Le magnat des médias Rupert Murdoch, à Sun Valley (Idaho), en juillet 2015. | © Mike Blake / Reuters / REUTERS

Rupert Murdoch va-t-il cette fois-ci passer le test des régulateurs et de l’opinion publique ? Jeudi 15 décembre, six ans après une première tentative, la société du magnat de la presse, 21st  Century Fox, a officiellement proposé 11,7 milliards de livres sterling (14 milliards d’euros) pour acquérir l’intégralité du bouquet satellite européen Sky, dont il détient déjà 39 %. Le propriétaire de Fox News posséderait ainsi la totalité du premier groupe de télévision à péage d’Europe.

Comme il y a six ans cependant, lorsque le magnat avait dû reculer, l’accord inquiète beaucoup au Royaume-Uni. La famille Murdoch y exerce déjà une position dominante dans les médias. Elle possède les quotidiens The Times et The Sun, qui rassemblent, en comptant leur édition dominicale, 40 % du lectorat de la presse du pays. Quant à Sky, il contient Sky News, l’une des deux chaînes d’information en continu du pays.

« La menace a augmenté »

En 2010, la première tentative était intervenue en plein scandale des écoutes téléphoniques. Le Guardian avait révélé que le journal du dimanche News of the World, propriété du groupe Murdoch, avait illégalement mis sur écoute des milliers de personnes pour nourrir son tabloïd de scandales frais. Après des mois de polémiques, la famille Murdoch avait finalement dû reculer en juillet 2011.

La controverse est aujourd’hui retombée mais tous n’ont pas la mémoire courte. « Depuis 2011, la menace posée par cette acquisition a énormément augmenté », estime Evan Harris, le directeur de Hacked Off, un groupe représentant les victimes des écoutes :

« On sait désormais que des dirigeants [des quotidiens britanniques du groupe Murdoch] ont menti devant le Parlement (…), on a découvert qu’ils avaient eu des dizaines de réunions secrètes avec des ministres chaque année et on a entendu un juge affirmer que le Sun avait aussi à répondre des écoutes téléphoniques. »

Loi sur la neutralité politique

Tom Watson, le numéro deux du Parti travailliste, demande à ce que le gouvernement britannique en réfère au régulateur britannique des télécommunications, l’Ofcom. Il faut « évaluer si, à la suite de cette opération, les médias seront concentrés dans trop peu de mains ». Il défie Theresa May de tenir parole :

« La première ministre a dit cet été que, quand elle aura à prendre d’importantes décisions, elle ne penserait pas aux puissants mais au peuple. C’est une décision importante. Elle doit décider à quel camp elle appartient. »
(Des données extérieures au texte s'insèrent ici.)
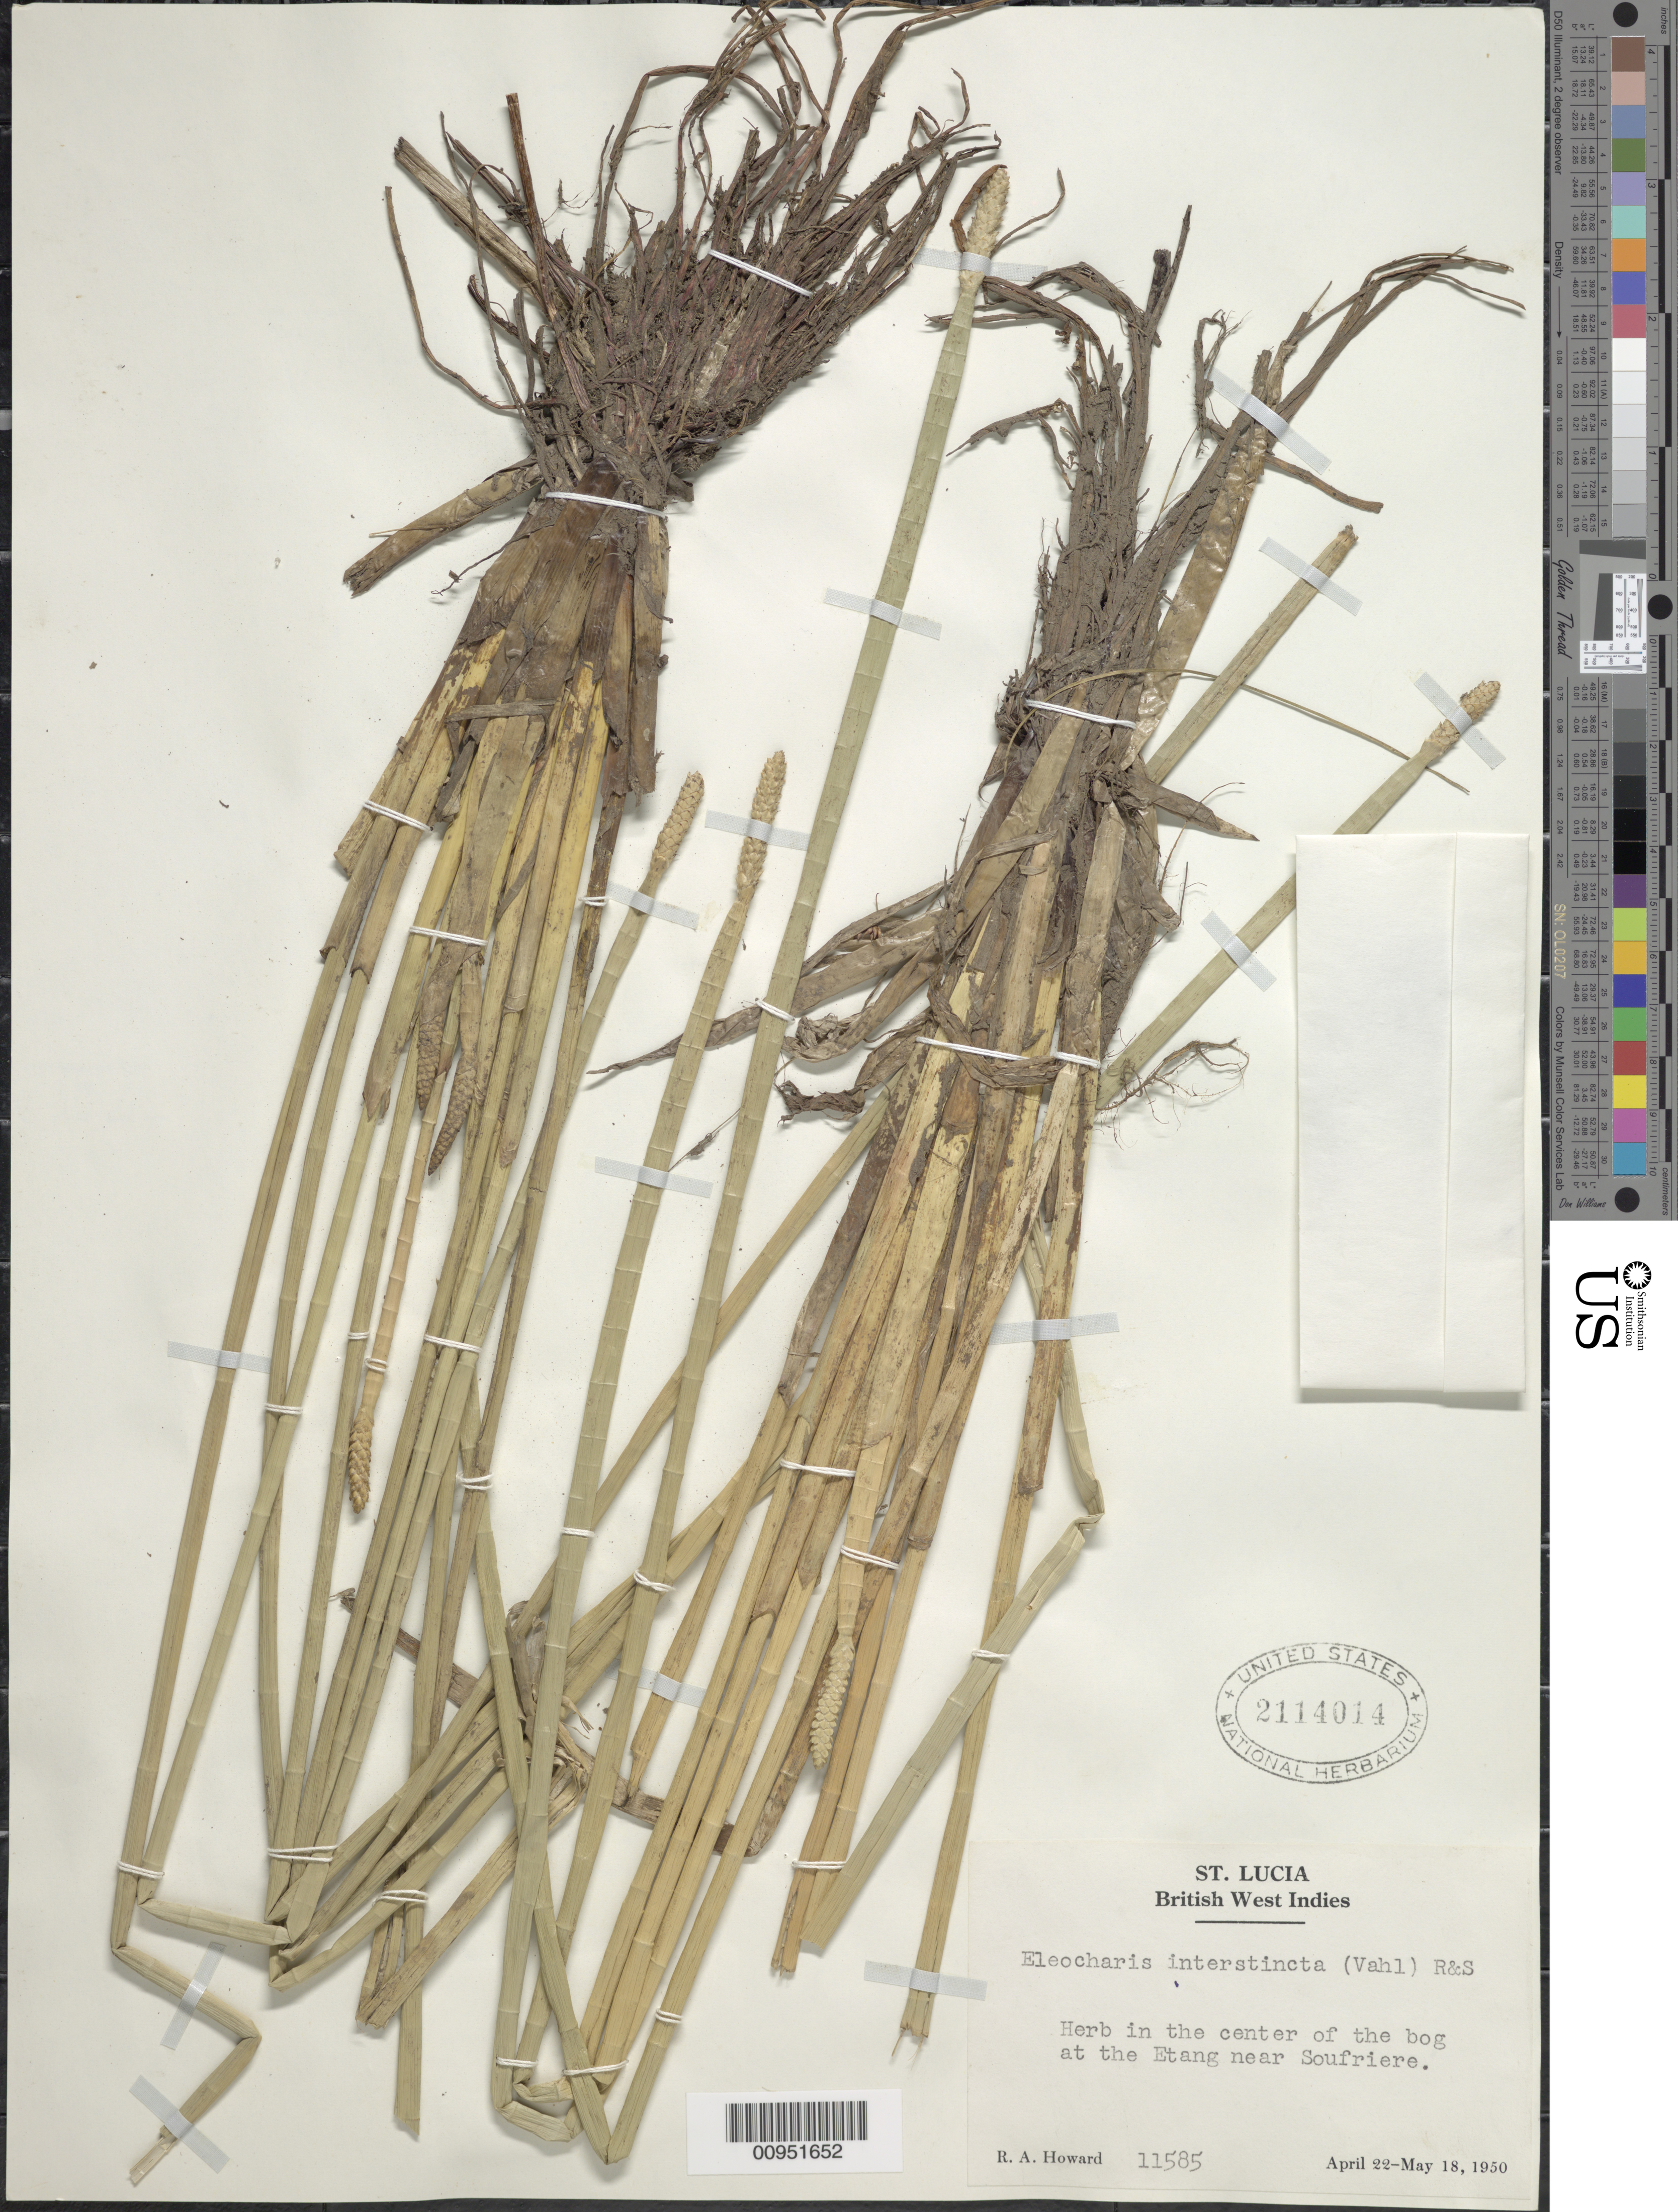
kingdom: Plantae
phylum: Tracheophyta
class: Liliopsida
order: Poales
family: Cyperaceae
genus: Eleocharis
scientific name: Eleocharis interstincta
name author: (Vahl) Roem. & Schult.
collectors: R. A. Howard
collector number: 11585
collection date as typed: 22 Apr 1950 to 18 May 1950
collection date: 1950-04-22/1950-05-18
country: St. Lucia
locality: Bog at the Etang near Soufriere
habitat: Center of bog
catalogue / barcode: US 2114014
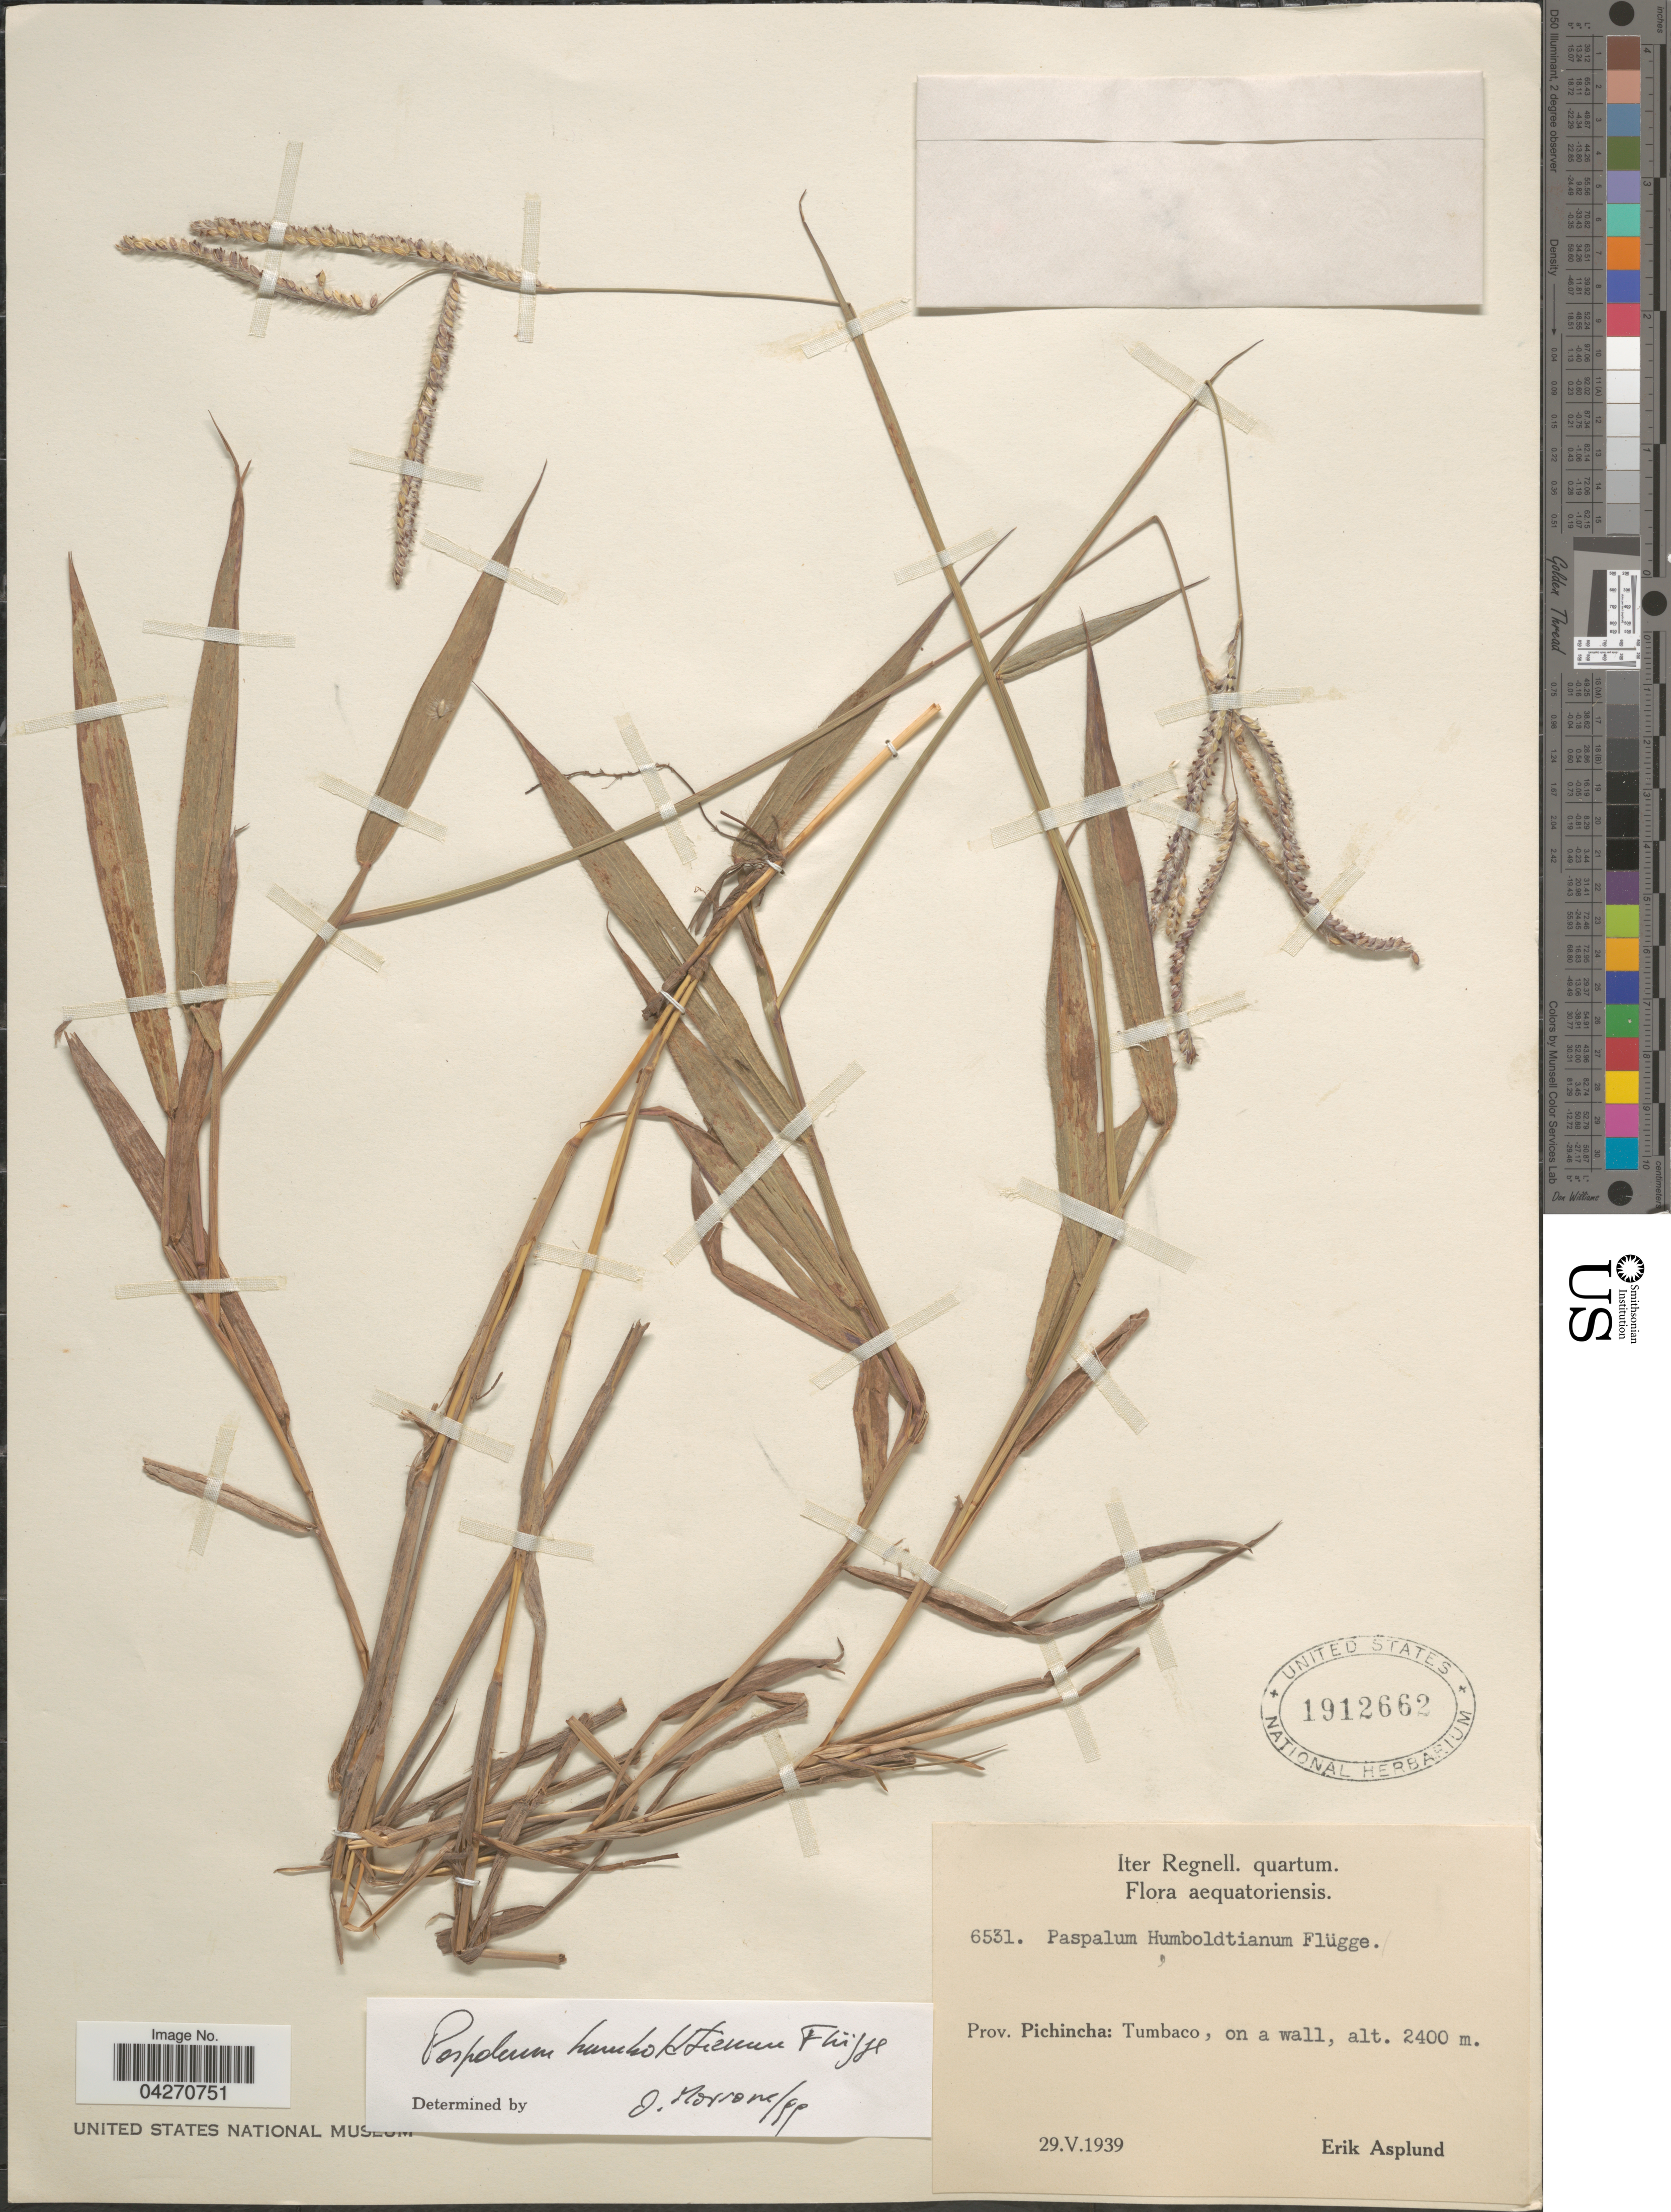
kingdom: Plantae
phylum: Tracheophyta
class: Liliopsida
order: Poales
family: Poaceae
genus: Paspalum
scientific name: Paspalum humboldtianum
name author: Flüggé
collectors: E. Asplund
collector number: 6531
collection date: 1939-05-29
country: Ecuador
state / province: Pichincha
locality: Iter Regnell. quartum. Tumbaco, on a wall.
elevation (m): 2400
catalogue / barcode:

A partir du dépôt formel du dossier, début janvier, le gouvernement britannique aura dix jours pour saisir l’Ofcom. Celui-ci doit décider si la pluralité des médias est en danger.

L’une des principales inquiétudes est que Sky News soit forcé de suivre le modèle de Fox News, réputé aux Etats-Unis pour son parti pris conservateur. C’est en principe impossible car il existe outre-Manche une loi imposant la neutralité politique des télévisions. Mais, il y a six ans, cette assurance avait paru insuffisante. La famille Murdoch avait été forcée de promettre de se séparer de Sky News. Cette fois-ci, elle estime que ce ne sera pas nécessaire. Aux régulateurs de trancher.